* _DOCUMENT EXCERPT_:
============================================================

When we decided to build our Connor Homes kit house, we had visions of a super-efficient, modern home wrapped in the latest insulation technology. We’d read all about spray foam insulation, tight building envelopes, and energy efficiency. We were going to do this right.
Spoiler alert: We sort of did. Maybe. I’m still not entirely sure.
The Plan: Go Modern, Go Tight
Coming from NYC apartments where you could feel the draft through the windows in winter and hear every conversation from the apartment next door, we wanted our new house to be different. We wanted it quiet, comfortable, and efficient. So we decided to go with spray foam insulation and create a tight building envelope.
The building code required pretty high R-values for our house because we had so many windows. And by “so many,” I mean depending on how you count (do you count the triple window in the kitchen as one window or three?), we had 27-29 windows, plus French glass doors and two entry doors. Our house was basically a glass box that needed to compensate with serious insulation everywhere else.
We decided to use soy-based foam, which sounds very environmentally friendly until you realize it’s still polyurethane foam with a tiny bit of soy oil in it. The marketing materials made a big deal about it being “plant-based” and “renewable.” They also claimed rodents don’t like it, which seemed important given that we were building in a field surrounded by woods. Whether the soy actually repels rodents or attracts them is one of those things I never quite got a straight answer on.

============================================================

* _DATASET SECTION_:

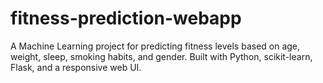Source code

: # fitness-prediction-webapp
A Machine Learning project for predicting fitness levels based on age, weight, sleep, smoking habits, and gender. Built with Python, scikit-learn, Flask, and a responsive web UI.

============================================================

* _AIM OF THE TASK_: In the account of insulating the Connor Homes kit house, why did the building code require high R-values?

* _EXERCISE OUTPUT_: The house had so many windows.